For all educational licenses and screenings, please Estelle Grosso, Director of Educational and Non-Theatrical Sales & Distribution at Kino Lorber (Milestone’s distribution partner) at: egrosso@kinolorber.com.
The purchase of DVDs, DVD-Rs, and Blu-rays at the institutional rate by anyone outside of a North American non-profit educational institution does not grant rights for public performance or streaming.
Any continuous or loop screenings as part of a museum exhibition must also be licensed separately. Inquiries must be negotiated directly by emailing egrosso@kinolorber.com.
Information for Exhibitors Screening DCPs and Film Prints
All bookings must be made by email correspondence with George Schmalz, Director of Theatrical Sales at Kino Lorber (Milestone’s distribution partner) at: gschmalz@kinolorber.com to negotiate terms and insure a screening copy is available. An order is only finalized when Kino Lorber sends written confirmation.
DCPs are shipped insured for their cost via Federal Express or UPS and must be returned the same way or by an equivalent method. Shipping and handling charges for outgoing DCPs appear on your invoice. The immediate return or transshipment (as directed) of all DCPs is your responsibility.
DCPs should be returned to:
Milestone Film & Video
38 George Street
Harrington Park, New Jersey 07640-0128
United States
35mm and 16mm prints are shipped insured for their cost via Federal Express or UPS and must be returned the same way or by an equivalent method. Please do not ship prints back via US Mail. Exhibitor pays to ship both ways. Shipping and handling charges for outgoing prints appear on your invoice.
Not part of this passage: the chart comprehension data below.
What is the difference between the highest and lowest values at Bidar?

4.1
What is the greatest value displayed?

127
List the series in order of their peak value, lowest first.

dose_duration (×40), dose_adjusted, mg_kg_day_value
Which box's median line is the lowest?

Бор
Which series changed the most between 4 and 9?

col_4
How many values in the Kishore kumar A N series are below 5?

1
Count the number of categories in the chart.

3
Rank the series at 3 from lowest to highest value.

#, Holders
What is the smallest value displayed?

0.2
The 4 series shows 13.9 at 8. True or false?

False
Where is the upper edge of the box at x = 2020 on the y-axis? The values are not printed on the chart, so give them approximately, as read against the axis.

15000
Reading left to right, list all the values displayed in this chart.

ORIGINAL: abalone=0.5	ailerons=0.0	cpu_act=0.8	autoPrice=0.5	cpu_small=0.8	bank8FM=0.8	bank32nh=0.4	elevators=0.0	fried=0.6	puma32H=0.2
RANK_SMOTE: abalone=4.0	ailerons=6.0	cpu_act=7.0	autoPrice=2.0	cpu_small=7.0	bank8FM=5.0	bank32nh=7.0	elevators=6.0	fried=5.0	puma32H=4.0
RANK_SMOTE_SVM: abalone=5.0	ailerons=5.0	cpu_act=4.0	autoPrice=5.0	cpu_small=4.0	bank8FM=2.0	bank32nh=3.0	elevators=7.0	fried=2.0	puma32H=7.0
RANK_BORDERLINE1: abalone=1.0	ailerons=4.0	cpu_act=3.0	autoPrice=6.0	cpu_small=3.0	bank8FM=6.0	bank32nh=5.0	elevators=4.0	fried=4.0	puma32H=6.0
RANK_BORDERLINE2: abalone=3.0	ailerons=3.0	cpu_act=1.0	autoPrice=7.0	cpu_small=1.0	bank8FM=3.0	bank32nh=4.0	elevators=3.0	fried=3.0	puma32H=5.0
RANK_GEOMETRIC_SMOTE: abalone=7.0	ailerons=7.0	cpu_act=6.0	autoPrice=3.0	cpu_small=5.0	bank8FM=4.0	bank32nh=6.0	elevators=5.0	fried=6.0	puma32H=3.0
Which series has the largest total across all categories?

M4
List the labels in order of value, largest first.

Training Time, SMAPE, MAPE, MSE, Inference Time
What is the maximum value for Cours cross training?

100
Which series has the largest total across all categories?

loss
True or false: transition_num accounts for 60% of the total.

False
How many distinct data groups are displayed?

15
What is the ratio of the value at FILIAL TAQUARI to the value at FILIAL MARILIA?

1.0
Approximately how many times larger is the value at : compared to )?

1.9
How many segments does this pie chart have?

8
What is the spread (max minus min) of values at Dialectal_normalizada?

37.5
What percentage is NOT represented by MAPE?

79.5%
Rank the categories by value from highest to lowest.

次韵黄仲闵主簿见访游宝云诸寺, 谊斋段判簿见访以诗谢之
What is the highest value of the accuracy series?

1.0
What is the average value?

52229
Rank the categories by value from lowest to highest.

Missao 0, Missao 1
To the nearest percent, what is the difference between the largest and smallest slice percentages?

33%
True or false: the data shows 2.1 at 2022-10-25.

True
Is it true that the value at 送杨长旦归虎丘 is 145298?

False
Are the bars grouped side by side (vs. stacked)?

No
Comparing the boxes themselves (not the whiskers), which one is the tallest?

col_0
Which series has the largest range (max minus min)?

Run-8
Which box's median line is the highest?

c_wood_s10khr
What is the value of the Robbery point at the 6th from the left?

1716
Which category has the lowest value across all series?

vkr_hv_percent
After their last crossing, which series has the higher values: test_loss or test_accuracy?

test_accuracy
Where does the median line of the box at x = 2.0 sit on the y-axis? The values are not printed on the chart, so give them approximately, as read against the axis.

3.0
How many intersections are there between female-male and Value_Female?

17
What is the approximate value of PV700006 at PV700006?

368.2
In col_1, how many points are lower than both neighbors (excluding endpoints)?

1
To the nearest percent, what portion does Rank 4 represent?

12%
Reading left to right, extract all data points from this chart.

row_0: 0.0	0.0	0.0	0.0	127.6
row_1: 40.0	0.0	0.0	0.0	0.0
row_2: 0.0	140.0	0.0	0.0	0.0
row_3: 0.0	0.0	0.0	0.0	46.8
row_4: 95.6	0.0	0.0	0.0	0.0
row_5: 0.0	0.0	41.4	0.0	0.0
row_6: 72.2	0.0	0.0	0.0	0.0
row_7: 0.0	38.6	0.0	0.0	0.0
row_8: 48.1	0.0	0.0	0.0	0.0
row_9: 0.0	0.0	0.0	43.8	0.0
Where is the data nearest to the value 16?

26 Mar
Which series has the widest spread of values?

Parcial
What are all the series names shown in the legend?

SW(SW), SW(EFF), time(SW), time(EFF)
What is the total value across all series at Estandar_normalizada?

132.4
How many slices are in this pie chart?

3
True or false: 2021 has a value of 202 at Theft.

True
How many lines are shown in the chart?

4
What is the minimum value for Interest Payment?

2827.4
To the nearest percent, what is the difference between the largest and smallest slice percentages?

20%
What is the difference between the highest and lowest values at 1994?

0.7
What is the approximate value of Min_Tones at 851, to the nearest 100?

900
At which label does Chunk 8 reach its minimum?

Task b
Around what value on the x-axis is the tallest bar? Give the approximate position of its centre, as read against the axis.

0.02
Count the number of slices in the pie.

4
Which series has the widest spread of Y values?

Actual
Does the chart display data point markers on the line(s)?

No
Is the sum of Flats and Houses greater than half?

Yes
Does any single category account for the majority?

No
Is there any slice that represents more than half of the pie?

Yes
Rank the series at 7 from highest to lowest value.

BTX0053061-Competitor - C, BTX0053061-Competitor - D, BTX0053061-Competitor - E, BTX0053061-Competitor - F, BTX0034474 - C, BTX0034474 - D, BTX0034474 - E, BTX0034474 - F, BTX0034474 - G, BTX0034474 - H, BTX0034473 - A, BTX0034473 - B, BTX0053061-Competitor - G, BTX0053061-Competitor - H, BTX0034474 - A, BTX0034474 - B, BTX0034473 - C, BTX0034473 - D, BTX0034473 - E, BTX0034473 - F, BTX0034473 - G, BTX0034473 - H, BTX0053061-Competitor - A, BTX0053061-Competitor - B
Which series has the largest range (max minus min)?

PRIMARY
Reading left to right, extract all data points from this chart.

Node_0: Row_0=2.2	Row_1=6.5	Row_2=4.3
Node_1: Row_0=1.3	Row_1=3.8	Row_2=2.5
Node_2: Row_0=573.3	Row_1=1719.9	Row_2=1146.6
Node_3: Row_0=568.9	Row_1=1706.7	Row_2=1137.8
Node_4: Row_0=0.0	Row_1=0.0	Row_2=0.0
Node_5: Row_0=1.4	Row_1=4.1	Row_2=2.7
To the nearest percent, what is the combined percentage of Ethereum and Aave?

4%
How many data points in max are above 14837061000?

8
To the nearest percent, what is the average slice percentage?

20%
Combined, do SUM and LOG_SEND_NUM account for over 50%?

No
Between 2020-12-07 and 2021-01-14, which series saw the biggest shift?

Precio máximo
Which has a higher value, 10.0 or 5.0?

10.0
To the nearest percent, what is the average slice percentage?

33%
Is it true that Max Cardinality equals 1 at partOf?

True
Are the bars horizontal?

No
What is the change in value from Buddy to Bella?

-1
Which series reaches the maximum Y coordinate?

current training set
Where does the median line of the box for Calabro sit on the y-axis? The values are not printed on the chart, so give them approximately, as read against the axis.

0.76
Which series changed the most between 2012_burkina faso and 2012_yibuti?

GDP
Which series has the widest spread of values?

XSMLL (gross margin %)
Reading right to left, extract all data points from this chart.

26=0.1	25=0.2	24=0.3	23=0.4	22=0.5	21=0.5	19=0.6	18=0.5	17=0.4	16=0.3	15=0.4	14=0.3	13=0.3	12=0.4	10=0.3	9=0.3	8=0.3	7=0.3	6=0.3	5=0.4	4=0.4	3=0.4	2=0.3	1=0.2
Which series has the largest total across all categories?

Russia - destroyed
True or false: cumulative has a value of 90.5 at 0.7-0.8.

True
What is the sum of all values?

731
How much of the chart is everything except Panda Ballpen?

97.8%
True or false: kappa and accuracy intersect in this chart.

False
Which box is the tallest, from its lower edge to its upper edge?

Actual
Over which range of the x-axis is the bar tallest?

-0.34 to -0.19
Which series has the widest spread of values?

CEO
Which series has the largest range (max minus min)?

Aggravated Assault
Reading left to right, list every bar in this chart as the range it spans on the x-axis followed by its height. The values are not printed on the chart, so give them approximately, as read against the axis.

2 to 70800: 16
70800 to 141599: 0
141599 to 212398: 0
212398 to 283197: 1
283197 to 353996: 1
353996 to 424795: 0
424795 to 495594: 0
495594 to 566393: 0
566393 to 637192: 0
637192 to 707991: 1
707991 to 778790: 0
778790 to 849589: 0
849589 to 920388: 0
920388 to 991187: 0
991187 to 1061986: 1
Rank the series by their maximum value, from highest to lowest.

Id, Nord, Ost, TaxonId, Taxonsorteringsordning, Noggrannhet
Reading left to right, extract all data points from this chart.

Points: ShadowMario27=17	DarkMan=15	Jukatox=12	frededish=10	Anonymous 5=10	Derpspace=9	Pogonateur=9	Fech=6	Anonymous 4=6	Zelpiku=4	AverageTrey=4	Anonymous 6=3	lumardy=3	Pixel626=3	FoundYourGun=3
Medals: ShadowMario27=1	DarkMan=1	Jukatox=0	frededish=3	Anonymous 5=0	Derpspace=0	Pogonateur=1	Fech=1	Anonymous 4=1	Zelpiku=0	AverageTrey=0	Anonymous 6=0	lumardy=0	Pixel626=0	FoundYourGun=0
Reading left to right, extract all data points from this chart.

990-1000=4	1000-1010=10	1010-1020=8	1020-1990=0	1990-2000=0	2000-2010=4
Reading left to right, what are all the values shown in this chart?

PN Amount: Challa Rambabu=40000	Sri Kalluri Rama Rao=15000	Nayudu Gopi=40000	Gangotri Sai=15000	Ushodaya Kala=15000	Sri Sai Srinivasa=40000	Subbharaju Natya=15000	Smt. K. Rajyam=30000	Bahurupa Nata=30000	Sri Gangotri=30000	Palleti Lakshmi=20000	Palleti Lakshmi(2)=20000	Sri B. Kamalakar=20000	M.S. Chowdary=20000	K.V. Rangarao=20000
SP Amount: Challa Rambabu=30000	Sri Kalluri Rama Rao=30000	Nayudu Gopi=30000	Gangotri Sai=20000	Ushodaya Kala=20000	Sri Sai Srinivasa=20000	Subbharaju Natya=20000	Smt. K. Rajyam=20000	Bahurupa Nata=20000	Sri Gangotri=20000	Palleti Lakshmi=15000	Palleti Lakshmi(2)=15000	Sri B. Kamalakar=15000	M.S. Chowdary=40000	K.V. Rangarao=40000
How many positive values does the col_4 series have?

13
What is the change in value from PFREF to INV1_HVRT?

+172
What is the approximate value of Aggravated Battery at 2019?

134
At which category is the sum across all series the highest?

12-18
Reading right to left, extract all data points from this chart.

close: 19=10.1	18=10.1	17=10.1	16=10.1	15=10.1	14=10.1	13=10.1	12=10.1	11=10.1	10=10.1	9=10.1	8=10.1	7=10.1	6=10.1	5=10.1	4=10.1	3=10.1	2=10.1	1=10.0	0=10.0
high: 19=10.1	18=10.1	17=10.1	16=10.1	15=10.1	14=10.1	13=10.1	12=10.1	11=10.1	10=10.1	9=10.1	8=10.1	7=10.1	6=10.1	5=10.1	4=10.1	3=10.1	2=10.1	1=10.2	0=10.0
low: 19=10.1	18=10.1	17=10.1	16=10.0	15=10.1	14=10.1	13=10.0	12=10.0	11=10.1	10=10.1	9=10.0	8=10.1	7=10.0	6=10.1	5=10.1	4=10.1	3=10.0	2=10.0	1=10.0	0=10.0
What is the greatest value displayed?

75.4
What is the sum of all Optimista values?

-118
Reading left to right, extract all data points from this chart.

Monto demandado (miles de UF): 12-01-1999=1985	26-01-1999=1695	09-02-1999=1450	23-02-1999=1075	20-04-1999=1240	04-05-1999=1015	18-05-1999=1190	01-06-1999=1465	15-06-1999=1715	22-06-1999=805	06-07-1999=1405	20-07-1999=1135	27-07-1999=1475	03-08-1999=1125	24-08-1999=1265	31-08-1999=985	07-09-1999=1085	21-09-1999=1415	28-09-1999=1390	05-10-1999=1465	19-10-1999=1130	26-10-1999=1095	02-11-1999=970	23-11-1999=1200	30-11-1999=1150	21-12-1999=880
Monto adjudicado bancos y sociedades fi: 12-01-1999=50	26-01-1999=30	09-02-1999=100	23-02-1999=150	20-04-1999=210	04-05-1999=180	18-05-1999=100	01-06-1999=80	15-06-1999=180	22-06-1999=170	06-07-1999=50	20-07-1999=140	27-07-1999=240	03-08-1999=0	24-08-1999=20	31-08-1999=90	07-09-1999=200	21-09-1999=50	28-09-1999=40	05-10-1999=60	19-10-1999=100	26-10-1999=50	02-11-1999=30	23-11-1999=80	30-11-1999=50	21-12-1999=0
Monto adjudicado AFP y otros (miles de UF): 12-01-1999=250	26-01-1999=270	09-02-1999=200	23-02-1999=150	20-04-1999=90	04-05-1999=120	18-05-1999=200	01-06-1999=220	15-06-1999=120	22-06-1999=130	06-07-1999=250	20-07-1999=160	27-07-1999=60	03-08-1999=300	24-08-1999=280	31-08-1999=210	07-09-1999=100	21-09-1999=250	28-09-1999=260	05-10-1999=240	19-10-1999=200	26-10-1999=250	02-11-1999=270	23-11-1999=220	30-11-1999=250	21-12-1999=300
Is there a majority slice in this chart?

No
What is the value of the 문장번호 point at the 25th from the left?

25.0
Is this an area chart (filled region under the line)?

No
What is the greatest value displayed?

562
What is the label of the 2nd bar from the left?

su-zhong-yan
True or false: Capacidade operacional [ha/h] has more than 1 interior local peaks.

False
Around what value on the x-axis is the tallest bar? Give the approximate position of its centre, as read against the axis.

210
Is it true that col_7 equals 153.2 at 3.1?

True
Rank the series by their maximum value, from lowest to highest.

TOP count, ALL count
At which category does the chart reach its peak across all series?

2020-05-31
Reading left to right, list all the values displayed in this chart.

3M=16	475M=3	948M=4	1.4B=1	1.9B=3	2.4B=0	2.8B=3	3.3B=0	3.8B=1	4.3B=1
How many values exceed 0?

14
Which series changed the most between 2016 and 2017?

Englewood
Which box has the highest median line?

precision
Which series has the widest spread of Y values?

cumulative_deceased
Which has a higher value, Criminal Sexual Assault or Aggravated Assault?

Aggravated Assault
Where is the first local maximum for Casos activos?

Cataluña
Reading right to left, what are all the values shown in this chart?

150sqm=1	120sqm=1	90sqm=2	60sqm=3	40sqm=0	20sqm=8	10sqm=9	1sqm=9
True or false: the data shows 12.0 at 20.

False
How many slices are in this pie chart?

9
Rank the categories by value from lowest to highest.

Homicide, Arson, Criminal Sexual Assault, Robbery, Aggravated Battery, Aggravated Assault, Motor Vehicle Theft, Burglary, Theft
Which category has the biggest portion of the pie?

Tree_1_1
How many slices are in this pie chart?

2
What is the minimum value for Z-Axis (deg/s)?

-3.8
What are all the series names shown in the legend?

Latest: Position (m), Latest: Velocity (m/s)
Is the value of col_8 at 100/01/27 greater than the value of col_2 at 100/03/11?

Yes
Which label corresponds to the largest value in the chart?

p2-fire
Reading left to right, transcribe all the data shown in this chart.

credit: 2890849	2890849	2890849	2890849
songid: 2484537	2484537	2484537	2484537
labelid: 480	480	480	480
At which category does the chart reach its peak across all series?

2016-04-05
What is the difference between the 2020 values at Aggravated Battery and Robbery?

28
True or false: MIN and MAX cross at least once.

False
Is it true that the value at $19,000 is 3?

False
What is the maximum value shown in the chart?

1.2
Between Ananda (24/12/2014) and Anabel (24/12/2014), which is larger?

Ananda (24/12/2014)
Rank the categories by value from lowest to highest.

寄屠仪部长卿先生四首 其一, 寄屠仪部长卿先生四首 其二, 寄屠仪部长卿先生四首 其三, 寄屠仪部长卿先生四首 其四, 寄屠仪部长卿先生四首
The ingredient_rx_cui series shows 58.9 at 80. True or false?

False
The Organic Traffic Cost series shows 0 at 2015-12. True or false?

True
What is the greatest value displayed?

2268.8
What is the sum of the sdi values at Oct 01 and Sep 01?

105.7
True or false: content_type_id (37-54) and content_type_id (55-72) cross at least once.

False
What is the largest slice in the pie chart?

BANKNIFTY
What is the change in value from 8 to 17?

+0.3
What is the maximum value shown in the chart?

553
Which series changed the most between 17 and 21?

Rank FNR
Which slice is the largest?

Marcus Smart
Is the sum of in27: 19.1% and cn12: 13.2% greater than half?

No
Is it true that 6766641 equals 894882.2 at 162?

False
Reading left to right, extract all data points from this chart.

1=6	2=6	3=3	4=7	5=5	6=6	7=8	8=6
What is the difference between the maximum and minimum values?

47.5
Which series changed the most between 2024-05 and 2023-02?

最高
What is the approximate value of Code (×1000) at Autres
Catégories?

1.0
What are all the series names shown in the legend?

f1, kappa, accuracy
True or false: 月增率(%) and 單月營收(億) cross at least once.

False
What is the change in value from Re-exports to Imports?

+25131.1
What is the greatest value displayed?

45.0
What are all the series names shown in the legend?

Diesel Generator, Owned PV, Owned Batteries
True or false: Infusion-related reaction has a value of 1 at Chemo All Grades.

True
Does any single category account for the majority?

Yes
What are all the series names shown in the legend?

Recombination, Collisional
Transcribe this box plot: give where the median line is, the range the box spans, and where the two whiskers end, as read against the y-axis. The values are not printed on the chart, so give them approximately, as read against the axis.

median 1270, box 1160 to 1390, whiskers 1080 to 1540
The immediate return of all prints is your responsibility.
Prints should be returned insured for $1,000 to:
Iron Mountain
Attn: Milestone Account
235 Main Street
Little Falls, NJ 07424
201.944.3700
For public screenings, advertising materials can be requested by contacting jhertzberg@kinolorber.com.
Milestone is the exclusive licensor for all the titles in this catalog, all of which are available from Milestone’s distribution partner Kino Lorber. in their complete versions.